If presidents have mixed emotions about external measures of learning, they are also uneasy about their campuses' primary internal measures: grades. Twenty-seven percent of presidents surveyed said they believed their faculty members graded too leniently.

"I do fall on that side of worrying about leniency," said Douglas C. Bennett, president of Earlham College. "Every grading system we've had for the last 150 years winds up suffering from inflation, and the only way we ever fix that is to throw out the grading system and introduce a new one. You have to throw away the currency and issue entirely new currency."

So what can presidents do to accelerate that process? Mr. Oxtoby said that presidents can set a tone, but that combating grade inflation really needs to be the work of faculty leaders. Pomona's faculty recently clarified what is meant by A, B, C, and D grades, with the aim of making C's and D's seem less radioactive to students.

"We want to provide some standards and encourage instructors to use a broader range of grades," Mr. Oxtoby said. "Because grading, of course, becomes much less useful if everyone is getting an A."

Presidents' concern about lenient grading did not vary by their institutions' selectivity, but it did vary by institutional type. Thirty-three percent of presidents of four-year private institutions said they worried about grading, but only 24 percent of those at four-year public colleges said they did.

The poster child for that theme might be E. Gordon Gee, president of Ohio State University. Mr. Gee said he was pleased with the grading standards at Ohio State. "Our faculty are very responsible about grading," he said. "Our deans and our department chairs look pretty closely at those patterns."

But when Mr. Gee was previously a president of private institutions, he said, grade inflation was a persistent concern. "At Vanderbilt and Brown, we had to work very hard on that problem. We used to laugh about the fact that 90 percent of our students were in the top 10 percent, which meant that our grading procedures were significantly skewed."
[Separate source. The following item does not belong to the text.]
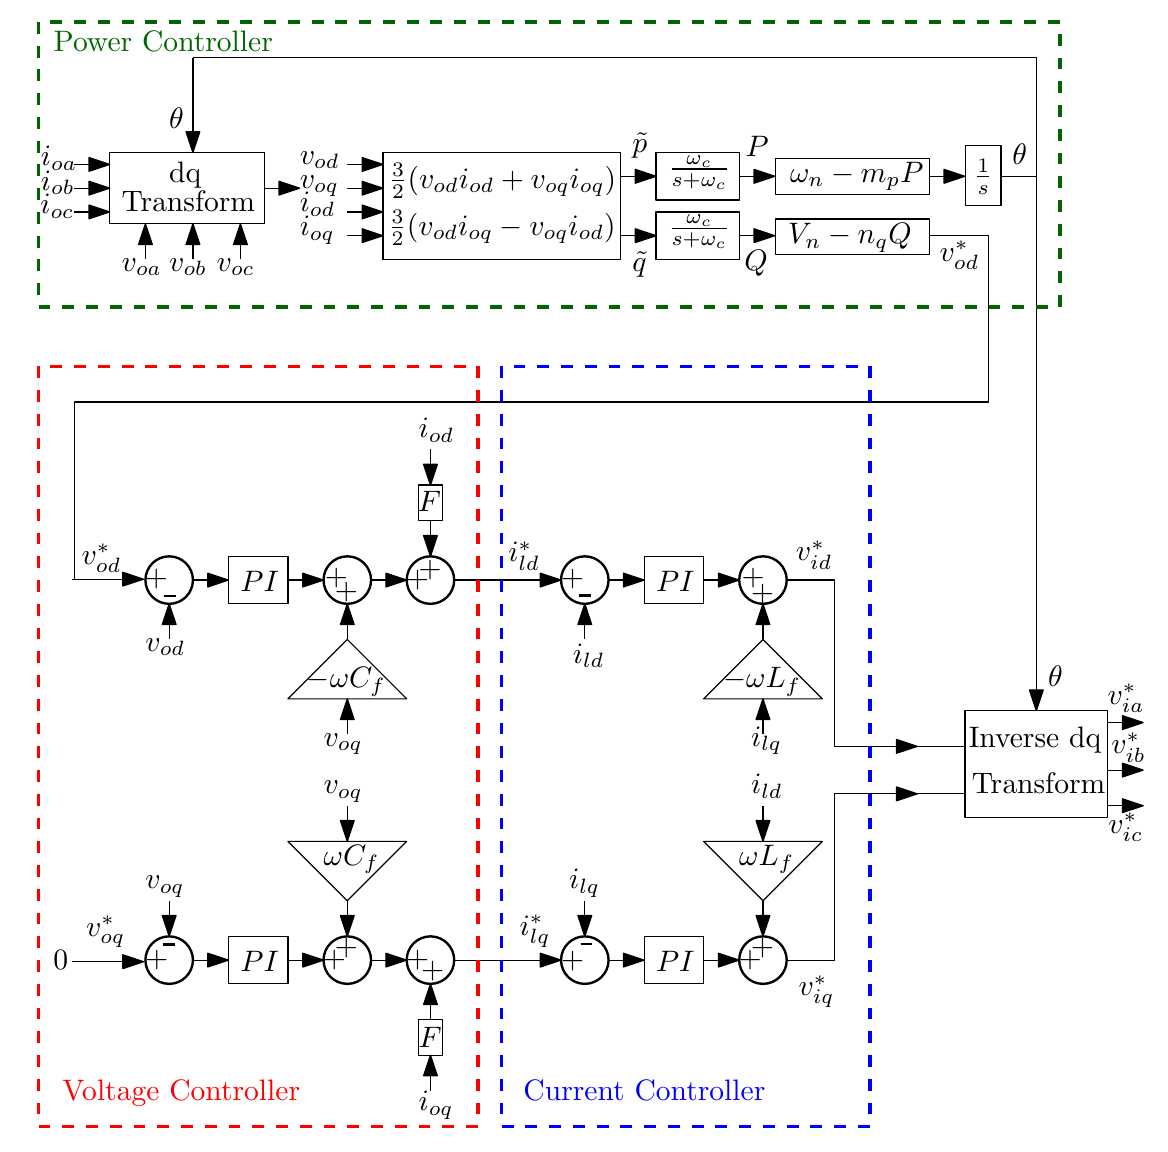
Figure 3. Block diagram of control scheme in dq reference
The public-private discrepancy should be no surprise, Pomona's Mr. Oxtoby said. The intimacy of the smaller classes at many private colleges, he said, makes professors wince at giving C's. "At a public university, if you've got a class of 200, it's just a name on a piece of paper, whereas here, you know the particular student. You think, 'How could I possibly give a low grade and hurt this student's future chances?'"

Students Lounge?

Fifty-two percent of presidents said they believed students were studying less than their counterparts did a decade ago. (Interestingly, the presidents who were least likely to say that were those who had been in office for 11 years or more.)

Mr. Bennett, of Earlham, said those numbers should be interpreted cautiously. At his own institution, and at similar liberal-arts colleges, he said, students are being asked to do more demanding and sophisticated assignments than they were a decade ago. "When you ask students, How much are you reading? How much are you writing?, there's quite a spread across institutions," he said.

Eileen B. Wilson-Oyelaran, president of Kalamazoo College, said she believed that the survey reflected a healthy level of ferment among college leaders about the improvement of college learning. "There's a lot of debate out there," she said. "Each institution needs to find a way of communicating its learning outcomes, and there are lots of complex conversations about what those things might be. It's not as if institutions are running away from the responsibility."